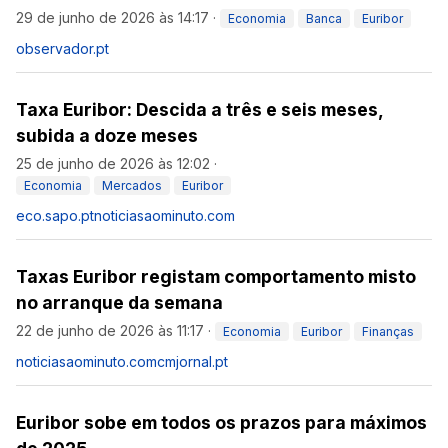
29 de junho de 2026 às 14:17
·
Economia
Banca
Euribor
observador.pt
Taxa Euribor: Descida a três e seis meses,
subida a doze meses
25 de junho de 2026 às 12:02
·
Economia
Mercados
Euribor
eco.sapo.pt
noticiasaominuto.com
Taxas Euribor registam comportamento misto
no arranque da semana
22 de junho de 2026 às 11:17
·
Economia
Euribor
Finanças
noticiasaominuto.com
cmjornal.pt
Euribor sobe em todos os prazos para máximos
::::::
#### Your task
Extract every text line from the entries above verbatim and in their original order, omitting the pictures.

#### Solution to the problem
29 de junho de 2026 às 14:17
·
Economia
Banca
Euribor
observador.pt
Taxa Euribor: Descida a três e seis meses,
subida a doze meses
25 de junho de 2026 às 12:02
·
Economia
Mercados
Euribor
eco.sapo.pt
noticiasaominuto.com
Taxas Euribor registam comportamento misto
no arranque da semana
22 de junho de 2026 às 11:17
·
Economia
Euribor
Finanças
noticiasaominuto.com
cmjornal.pt
Euribor sobe em todos os prazos para máximos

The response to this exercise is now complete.